··· Available data

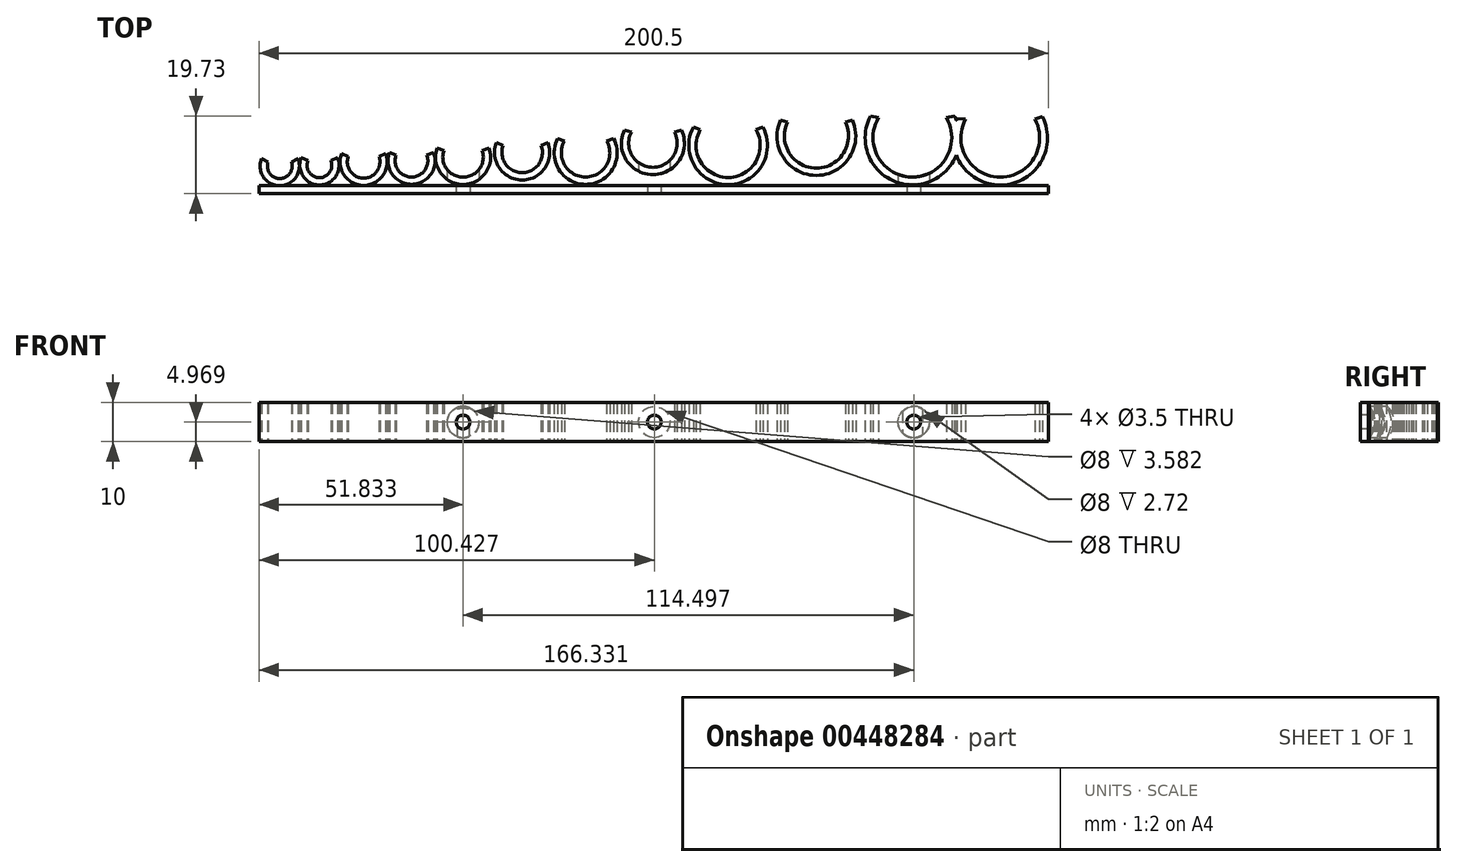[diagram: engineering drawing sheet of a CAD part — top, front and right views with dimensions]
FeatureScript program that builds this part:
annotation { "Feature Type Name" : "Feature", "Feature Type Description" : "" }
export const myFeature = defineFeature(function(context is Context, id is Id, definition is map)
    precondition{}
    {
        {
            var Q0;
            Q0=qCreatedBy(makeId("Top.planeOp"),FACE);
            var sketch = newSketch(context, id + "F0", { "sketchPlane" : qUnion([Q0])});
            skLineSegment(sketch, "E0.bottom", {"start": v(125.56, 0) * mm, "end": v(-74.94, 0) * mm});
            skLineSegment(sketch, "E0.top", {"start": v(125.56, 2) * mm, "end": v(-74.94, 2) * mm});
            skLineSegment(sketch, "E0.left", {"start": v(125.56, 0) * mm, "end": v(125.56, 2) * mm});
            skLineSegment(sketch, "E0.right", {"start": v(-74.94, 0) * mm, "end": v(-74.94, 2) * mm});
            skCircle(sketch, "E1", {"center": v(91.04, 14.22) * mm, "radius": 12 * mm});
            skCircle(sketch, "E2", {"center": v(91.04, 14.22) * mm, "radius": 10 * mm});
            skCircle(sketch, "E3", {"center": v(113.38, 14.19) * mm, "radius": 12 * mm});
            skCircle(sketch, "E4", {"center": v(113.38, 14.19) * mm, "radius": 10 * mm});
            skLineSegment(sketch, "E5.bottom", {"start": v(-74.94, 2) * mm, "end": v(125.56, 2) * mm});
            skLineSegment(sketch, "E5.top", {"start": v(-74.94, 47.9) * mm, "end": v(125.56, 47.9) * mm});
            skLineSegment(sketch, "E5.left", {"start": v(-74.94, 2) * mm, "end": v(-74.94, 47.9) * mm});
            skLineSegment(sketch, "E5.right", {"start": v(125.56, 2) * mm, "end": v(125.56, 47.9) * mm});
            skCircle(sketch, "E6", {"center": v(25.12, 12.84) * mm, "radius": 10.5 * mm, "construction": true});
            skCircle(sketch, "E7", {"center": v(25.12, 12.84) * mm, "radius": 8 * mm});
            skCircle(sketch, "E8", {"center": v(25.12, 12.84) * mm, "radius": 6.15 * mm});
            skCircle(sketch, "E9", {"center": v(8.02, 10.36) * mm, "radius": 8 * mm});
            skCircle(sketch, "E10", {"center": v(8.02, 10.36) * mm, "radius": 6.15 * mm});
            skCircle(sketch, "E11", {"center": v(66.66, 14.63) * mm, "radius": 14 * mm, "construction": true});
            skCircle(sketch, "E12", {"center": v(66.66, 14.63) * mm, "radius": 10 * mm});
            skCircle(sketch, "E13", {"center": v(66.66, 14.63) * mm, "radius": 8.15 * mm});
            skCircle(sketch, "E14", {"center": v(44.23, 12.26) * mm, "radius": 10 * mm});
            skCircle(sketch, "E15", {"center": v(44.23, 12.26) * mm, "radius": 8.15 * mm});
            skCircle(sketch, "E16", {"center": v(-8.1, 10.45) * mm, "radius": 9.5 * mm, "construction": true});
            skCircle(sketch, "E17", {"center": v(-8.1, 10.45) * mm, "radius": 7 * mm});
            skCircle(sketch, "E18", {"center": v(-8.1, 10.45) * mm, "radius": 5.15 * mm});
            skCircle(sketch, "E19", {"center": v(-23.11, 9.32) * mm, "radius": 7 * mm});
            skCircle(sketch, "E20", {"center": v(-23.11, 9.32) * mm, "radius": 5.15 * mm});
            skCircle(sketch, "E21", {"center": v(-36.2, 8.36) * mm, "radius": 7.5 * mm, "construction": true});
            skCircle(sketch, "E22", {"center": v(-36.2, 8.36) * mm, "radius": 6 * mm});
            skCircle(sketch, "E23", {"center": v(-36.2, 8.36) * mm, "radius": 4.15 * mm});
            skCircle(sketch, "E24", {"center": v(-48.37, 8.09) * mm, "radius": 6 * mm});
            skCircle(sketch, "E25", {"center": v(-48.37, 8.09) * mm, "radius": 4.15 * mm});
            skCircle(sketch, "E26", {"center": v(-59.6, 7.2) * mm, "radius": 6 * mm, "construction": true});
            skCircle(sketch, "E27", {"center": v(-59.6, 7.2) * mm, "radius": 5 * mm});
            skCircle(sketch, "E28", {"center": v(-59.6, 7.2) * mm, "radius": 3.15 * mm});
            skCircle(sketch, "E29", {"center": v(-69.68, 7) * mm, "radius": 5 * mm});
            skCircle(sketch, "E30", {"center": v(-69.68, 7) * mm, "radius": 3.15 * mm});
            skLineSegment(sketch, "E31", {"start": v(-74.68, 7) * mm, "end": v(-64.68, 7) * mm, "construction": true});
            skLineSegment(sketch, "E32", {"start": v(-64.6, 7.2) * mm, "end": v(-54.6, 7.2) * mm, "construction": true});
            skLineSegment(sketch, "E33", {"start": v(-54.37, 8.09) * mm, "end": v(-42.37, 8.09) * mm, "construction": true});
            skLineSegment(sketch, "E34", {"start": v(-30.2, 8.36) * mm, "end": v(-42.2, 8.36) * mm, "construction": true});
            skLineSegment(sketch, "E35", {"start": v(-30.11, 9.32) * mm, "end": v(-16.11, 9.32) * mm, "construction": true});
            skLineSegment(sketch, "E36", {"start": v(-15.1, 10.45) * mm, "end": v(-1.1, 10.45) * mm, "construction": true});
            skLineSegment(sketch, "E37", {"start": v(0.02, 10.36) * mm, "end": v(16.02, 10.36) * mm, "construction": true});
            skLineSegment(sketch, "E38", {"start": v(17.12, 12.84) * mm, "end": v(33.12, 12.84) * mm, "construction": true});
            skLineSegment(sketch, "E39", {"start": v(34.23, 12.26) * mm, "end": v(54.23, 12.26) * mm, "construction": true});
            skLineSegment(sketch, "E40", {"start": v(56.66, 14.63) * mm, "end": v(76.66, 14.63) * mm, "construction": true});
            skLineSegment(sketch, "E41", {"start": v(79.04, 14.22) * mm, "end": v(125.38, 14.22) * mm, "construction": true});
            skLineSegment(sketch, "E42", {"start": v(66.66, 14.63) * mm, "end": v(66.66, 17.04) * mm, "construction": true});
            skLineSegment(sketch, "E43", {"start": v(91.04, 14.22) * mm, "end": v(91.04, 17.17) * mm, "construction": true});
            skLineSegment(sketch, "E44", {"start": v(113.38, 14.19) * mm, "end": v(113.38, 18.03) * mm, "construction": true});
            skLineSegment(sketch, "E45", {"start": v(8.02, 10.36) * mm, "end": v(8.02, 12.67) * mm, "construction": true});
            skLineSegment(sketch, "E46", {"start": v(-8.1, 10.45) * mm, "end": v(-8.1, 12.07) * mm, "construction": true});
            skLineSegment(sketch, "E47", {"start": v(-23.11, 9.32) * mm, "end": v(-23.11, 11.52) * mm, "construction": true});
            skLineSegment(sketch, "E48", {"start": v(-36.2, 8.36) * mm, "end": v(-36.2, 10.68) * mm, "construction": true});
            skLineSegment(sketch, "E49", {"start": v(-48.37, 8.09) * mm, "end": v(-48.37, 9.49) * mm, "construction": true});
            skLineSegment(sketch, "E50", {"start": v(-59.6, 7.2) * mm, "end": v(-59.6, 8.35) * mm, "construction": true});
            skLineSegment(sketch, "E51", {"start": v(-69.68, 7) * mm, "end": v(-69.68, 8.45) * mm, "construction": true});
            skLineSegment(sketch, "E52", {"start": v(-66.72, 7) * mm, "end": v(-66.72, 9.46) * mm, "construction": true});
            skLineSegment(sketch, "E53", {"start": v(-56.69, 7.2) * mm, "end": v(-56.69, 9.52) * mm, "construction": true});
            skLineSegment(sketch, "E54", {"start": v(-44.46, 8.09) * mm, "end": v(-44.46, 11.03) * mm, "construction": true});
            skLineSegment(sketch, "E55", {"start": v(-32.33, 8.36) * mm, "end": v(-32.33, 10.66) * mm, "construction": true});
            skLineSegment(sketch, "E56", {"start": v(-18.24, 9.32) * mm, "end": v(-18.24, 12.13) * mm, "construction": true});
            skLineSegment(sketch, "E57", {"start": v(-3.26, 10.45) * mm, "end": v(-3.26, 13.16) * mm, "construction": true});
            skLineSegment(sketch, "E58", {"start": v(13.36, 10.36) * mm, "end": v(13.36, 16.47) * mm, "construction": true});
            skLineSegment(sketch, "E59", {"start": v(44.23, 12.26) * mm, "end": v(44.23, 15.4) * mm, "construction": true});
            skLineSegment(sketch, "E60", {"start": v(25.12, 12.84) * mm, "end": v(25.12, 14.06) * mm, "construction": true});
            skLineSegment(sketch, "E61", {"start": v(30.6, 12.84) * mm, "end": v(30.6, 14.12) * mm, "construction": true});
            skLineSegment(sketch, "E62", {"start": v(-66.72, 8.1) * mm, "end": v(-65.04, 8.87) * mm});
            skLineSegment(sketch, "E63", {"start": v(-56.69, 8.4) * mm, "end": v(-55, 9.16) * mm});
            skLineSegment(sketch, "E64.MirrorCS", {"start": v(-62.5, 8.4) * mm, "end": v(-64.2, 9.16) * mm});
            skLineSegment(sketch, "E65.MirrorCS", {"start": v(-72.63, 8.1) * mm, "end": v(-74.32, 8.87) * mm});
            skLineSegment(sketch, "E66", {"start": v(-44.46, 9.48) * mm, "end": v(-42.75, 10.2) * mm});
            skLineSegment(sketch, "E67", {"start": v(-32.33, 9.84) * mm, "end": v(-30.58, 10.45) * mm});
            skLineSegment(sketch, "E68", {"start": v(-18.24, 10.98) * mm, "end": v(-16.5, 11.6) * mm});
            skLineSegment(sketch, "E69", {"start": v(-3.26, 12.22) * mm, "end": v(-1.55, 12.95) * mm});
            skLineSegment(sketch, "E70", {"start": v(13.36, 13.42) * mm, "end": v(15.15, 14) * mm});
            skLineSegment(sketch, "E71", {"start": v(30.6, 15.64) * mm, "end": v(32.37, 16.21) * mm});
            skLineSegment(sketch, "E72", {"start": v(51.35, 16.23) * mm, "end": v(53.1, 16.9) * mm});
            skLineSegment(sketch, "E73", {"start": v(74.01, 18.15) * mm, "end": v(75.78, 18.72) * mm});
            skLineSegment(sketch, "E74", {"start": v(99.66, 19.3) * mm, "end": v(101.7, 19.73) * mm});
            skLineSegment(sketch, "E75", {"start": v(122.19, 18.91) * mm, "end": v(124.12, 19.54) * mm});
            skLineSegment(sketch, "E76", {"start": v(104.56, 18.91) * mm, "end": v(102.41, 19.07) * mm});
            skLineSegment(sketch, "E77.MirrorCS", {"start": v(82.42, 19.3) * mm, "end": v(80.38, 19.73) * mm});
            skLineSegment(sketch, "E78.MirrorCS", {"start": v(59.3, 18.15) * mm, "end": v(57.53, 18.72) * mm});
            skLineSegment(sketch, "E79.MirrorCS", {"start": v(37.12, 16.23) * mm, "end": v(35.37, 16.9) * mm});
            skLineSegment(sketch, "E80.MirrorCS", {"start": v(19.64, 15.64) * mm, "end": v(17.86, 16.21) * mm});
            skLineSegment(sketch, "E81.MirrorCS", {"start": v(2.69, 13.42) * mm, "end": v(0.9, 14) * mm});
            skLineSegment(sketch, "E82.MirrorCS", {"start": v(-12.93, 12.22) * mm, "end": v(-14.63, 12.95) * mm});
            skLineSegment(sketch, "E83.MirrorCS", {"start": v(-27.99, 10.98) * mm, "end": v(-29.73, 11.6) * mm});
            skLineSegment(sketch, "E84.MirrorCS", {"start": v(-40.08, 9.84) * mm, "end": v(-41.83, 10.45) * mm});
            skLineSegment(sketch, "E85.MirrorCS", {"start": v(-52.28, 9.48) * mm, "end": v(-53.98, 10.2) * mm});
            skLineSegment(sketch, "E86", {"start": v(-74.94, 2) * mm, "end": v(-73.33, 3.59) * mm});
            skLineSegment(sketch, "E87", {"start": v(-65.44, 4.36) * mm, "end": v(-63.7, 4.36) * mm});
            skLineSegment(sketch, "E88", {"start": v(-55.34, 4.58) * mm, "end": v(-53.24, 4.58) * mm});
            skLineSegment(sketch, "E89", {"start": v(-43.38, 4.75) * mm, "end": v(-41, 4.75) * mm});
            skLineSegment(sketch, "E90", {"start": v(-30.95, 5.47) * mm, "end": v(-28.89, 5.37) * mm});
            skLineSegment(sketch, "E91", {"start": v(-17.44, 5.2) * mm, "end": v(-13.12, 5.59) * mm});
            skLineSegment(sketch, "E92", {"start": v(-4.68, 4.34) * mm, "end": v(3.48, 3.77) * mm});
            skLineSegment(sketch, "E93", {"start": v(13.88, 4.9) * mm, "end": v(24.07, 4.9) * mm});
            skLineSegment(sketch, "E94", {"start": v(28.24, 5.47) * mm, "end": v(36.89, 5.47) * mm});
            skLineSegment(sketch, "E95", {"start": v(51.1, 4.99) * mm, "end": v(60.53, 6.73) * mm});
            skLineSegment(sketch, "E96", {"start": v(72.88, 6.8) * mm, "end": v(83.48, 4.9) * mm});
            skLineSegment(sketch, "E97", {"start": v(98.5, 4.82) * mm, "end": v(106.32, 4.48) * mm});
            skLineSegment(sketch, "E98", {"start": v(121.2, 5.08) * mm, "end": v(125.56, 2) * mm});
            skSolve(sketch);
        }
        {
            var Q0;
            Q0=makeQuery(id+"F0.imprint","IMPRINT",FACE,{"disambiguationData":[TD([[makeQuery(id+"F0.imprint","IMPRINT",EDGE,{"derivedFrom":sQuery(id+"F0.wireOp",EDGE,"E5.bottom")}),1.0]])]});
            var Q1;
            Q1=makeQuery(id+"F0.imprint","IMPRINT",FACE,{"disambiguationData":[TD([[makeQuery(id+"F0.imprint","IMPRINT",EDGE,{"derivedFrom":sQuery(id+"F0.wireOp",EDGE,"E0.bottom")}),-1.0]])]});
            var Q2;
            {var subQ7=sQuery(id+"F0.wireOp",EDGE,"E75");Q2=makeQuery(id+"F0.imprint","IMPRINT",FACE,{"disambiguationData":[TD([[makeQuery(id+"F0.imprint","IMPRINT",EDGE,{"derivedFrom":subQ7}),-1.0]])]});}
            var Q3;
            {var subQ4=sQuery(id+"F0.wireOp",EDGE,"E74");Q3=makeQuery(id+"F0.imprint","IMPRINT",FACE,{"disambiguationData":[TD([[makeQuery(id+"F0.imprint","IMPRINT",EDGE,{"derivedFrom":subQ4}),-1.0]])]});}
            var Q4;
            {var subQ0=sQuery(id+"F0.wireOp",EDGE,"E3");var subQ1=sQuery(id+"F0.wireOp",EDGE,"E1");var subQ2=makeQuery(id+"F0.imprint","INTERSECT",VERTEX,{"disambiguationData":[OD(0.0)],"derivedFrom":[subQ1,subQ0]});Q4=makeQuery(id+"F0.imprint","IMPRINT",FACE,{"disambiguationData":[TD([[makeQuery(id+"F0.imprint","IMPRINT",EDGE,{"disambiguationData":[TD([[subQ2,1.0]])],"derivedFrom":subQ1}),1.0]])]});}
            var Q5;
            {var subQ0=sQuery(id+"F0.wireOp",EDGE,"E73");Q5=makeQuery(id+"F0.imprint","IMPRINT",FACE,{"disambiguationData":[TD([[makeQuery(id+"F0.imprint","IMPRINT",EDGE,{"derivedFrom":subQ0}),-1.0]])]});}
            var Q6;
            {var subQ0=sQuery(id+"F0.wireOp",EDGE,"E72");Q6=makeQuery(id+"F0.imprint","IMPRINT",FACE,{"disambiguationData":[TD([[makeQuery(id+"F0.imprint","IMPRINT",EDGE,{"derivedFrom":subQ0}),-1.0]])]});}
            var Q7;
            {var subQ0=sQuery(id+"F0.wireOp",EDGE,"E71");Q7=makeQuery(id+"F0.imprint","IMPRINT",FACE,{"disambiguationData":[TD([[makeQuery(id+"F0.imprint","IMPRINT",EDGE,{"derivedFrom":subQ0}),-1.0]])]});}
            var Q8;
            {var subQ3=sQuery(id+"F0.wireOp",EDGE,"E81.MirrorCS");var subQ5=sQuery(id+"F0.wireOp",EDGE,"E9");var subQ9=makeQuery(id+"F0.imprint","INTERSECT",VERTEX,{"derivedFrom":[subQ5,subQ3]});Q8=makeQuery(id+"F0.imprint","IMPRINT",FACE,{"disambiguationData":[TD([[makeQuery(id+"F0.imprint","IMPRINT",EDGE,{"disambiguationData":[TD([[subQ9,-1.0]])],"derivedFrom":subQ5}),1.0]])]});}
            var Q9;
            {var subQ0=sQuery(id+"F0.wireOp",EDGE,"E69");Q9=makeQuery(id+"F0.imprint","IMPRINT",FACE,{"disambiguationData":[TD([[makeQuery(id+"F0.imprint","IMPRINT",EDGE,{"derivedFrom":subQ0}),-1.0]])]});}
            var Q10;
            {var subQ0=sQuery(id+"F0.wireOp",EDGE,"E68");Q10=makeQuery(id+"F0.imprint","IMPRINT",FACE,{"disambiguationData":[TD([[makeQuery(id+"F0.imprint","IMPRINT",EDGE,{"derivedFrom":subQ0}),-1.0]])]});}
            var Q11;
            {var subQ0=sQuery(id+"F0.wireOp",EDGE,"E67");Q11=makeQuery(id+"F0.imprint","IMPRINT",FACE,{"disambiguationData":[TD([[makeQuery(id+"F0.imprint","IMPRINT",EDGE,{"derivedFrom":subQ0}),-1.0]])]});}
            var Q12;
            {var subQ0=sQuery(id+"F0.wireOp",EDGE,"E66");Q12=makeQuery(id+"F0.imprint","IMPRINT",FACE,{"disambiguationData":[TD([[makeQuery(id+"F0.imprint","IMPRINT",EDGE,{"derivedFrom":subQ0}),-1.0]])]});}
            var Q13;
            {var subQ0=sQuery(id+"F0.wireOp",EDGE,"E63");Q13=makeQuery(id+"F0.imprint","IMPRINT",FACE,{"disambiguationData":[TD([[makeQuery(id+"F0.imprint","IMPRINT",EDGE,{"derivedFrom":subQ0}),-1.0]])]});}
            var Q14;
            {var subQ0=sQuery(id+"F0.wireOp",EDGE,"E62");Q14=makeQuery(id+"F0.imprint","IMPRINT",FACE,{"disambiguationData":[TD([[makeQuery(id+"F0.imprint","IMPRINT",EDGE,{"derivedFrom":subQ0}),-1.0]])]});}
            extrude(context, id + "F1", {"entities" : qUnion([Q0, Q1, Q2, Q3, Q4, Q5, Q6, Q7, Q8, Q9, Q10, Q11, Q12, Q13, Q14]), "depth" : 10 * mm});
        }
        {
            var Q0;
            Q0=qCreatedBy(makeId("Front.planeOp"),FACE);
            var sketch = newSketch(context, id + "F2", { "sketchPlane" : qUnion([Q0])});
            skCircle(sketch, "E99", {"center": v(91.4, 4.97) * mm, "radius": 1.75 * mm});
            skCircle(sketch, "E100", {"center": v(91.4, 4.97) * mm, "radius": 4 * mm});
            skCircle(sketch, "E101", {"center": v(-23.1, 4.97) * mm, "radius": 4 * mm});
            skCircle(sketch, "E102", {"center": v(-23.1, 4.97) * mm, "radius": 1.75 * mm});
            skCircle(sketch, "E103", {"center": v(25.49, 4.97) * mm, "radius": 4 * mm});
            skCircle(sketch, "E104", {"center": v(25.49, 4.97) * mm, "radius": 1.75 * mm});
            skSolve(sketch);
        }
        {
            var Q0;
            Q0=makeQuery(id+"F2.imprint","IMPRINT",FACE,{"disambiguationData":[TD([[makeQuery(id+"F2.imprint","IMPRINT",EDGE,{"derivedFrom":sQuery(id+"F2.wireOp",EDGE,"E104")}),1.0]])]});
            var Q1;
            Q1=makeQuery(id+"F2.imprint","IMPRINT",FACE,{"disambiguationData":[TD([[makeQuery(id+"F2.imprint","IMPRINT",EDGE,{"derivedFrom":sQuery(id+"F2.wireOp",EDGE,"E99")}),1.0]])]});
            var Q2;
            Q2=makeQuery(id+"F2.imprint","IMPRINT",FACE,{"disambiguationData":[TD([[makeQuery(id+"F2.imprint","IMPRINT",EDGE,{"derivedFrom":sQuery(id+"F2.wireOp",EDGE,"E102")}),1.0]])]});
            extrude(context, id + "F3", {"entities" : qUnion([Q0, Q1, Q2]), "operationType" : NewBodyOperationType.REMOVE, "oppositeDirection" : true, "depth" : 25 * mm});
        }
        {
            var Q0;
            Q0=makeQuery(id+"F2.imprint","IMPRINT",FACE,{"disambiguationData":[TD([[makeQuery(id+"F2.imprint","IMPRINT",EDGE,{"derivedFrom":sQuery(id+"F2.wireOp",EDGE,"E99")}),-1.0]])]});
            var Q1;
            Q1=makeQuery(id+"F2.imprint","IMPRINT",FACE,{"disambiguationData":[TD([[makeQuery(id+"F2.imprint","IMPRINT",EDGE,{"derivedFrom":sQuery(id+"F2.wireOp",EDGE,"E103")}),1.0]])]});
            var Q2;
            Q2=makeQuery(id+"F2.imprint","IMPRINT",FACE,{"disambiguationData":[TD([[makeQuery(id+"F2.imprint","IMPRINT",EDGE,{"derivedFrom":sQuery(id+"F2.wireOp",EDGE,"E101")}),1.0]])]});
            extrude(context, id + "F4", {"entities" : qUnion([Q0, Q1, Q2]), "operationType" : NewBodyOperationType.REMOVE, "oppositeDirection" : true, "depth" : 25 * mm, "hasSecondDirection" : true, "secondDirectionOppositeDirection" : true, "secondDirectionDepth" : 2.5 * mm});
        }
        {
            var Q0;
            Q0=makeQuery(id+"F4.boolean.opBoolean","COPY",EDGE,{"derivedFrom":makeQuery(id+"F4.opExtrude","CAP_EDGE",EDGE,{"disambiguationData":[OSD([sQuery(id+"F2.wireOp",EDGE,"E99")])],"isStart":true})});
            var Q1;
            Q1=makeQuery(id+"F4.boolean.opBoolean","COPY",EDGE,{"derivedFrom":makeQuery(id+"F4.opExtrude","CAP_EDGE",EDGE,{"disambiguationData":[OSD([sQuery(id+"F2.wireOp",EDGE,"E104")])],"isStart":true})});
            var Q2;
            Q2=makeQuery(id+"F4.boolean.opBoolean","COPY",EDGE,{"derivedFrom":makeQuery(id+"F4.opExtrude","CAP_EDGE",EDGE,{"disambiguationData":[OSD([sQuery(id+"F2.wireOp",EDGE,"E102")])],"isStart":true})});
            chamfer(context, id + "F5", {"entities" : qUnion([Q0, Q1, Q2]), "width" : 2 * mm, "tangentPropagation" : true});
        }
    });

······

_Exercise requirements_.
Retype the lines, starting with the first one and going on through the line with "export const myFeature", that line included. Leave the pictures out of your answer.

_Response_.
[diagram: engineering drawing sheet of a CAD part — top, front and right views with dimensions]
FeatureScript program that builds this part:
annotation { "Feature Type Name" : "Feature", "Feature Type Description" : "" }
export const myFeature = defineFeature(function(context is Context, id is Id, definition is map)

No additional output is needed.